Once every week or so, my wife Julie enters into a serious grocery-shopping mode. She travels with her own extra-large, hefty shopping bags and stocks up. More often than not, the bags when full, especially with cans and liquid items, can be quite heavy. From experience, I have learned to watch for her return home, so that I may help her carry those bags into the house from her car; otherwise, rather than ask for help, she’ll struggle with as many bags as she can carry, sometimes straining herself with hurt that can linger for days. I’ve tried to suggest, in subtle ways, that she make two or three trips from the car by saying something like, “You might be able to carry more if you balance one on your head.” But such a comment never seems to make my point. So, when I recognize the sounds of her car coming down the driveway, I’m up and ready at the back door to greet her tired look with a smile and two helping hands.

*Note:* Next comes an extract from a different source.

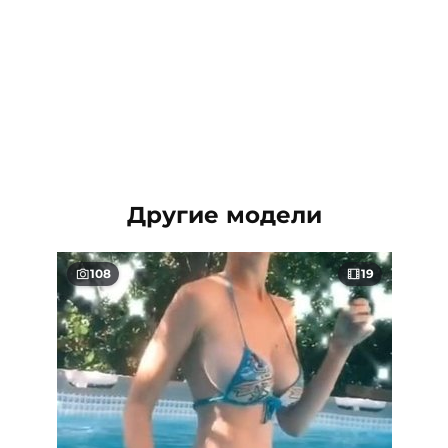
Другие модели
108
19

On one of those mega-shopping days, hearing her car pull up the driveway, I finished the paragraph I was reading, put down the book, and forthwith proceeded to the back door. Julie’s car was parked in front of the garage, but she had already begun walking back down our driveway to the street to retrieve two wheeled garbage bins from the curb, as the scheduled pickup had occurred several hours earlier. So, I walked over to her car, grabbed three full bags of groceries, brought them into the kitchen, and set them on the countertops. With my task completed, I returned to my book on the couch, where I waited for her to enter the house with a smile, saying, Thank you, sweetheart for, carrying in the groceries.

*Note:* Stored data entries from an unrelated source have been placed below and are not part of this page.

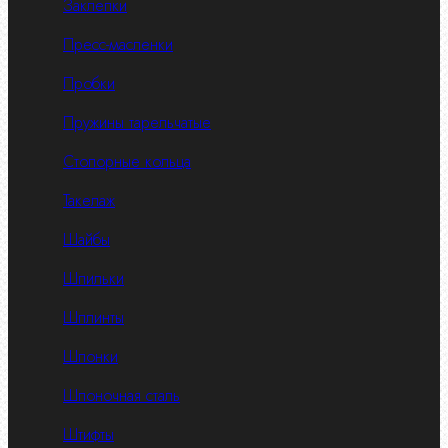
Заклепки
Пресс-масленки
Пробки
Пружины тарельчатые
Стопорные кольца
Такелаж
Шайбы
Шпильки
Шплинты
Шпонки
Шпоночная сталь
Штифты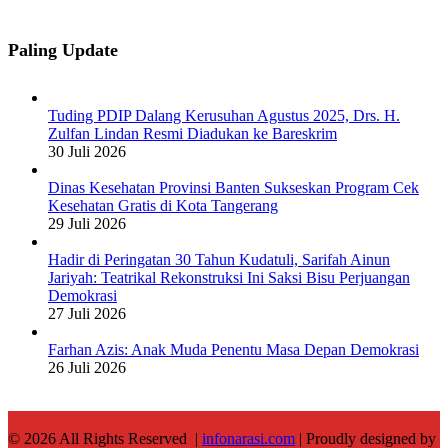
Paling Update
Tuding PDIP Dalang Kerusuhan Agustus 2025, Drs. H.
Zulfan Lindan Resmi Diadukan ke Bareskrim
30 Juli 2026
Dinas Kesehatan Provinsi Banten Sukseskan Program Cek
Kesehatan Gratis di Kota Tangerang
29 Juli 2026
Hadir di Peringatan 30 Tahun Kudatuli, Sarifah Ainun
Jariyah: Teatrikal Rekonstruksi Ini Saksi Bisu Perjuangan
Demokrasi
27 Juli 2026
Farhan Azis: Anak Muda Penentu Masa Depan Demokrasi
26 Juli 2026
© 2026 All Rights Reserved |
infonarasi.com
| Proudly designed by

But instead, after a few minutes, I saw her car race down the driveway and away. Hmm, I thought, she must have forgotten some crucial item and went back to the store. I resumed reading, soon engrossed within the rising tensions and conflicts of fine literary fiction; but something about the situation bothered me, something panicky about the way the car zoomed away down the street. Julie normally becomes quite burned out after grocery shopping and is usually ready for a cold drink and rest; this was odd. On the other hand, I concluded there was no use thinking about it too much; I would find out eventually. I went back to my book.
After what seemed like an hour, my subconscious mind, not satisfied to simply wait for her return, had, on its own, deduced a possible explanation for her rapid departure to only she knew where. Could she have brought in the garbage bins from the street, put them into the garage, opened her car door for the groceries that were not there, and then been so shocked at seeing the empty seat, that she “shot from the hip” and concluded the groceries had been left at the store? This my subconscious mind communicated to me after pulling in myriad clues unseen by the conscious mind, yet recorded nevertheless. Critical thinking on display, I must say.

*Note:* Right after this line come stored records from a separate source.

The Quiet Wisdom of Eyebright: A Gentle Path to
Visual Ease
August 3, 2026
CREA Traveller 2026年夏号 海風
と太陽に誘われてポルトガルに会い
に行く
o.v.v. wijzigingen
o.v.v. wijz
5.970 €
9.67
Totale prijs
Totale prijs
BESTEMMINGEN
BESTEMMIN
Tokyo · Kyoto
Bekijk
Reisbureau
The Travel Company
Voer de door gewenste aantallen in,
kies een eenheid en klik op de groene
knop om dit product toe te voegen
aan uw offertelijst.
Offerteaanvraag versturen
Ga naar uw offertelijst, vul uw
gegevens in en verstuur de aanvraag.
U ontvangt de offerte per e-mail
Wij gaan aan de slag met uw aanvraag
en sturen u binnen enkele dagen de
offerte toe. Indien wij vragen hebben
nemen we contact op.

Meanwhile, unknown to me at the time, Julie was at the grocery store demanding that the security staff play back their video from the parking lot camera, which would identify the criminal who stole her groceries from her car during the short time that she wheeled the empty shopping cart to its parking lot holding pen.
It was around that time in this sequence of events that Julie called me on her cell phone. “Hello Julie,” I said.
“Tom! You’ll never guess what happened to me!”
“Are you looking for your groceries?”
“Yes! How did you know?”
“Well…while you went to the street to bring in the garbage bins, I brought the groceries into the house.”
“Oh my God! You! It was you!”
“Sorry. I kept expecting you to come into the house. And then I saw you drive away.”
“But…wait, I have to go. And you’re in big trouble, mister!”
Fortunately, we both remained lighthearted about the incident. I explained that I was just trying to be the responsible husband, as is my wont, by helping with the groceries. Julie explained that the hassle and fatigue of shopping combined with low mid-day energy levels caused her normally clear-thinking mind to falter and latch onto the first panicky thought to materialize: the groceries were stolen.
In the end, I asked, “But didn’t you remember loading the grocery bags into your car?”
“Now I do! But I was so much on automatic pilot after leaving the store that I didn’t even think about it or notice. Like getting in or out of your car: Do you even pay attention?”
“Right,” I said. “I do a lot on automatic pilot these days. I get it.”
“And you can wipe that smirk off your face right now. You’re not out of the doghouse yet.”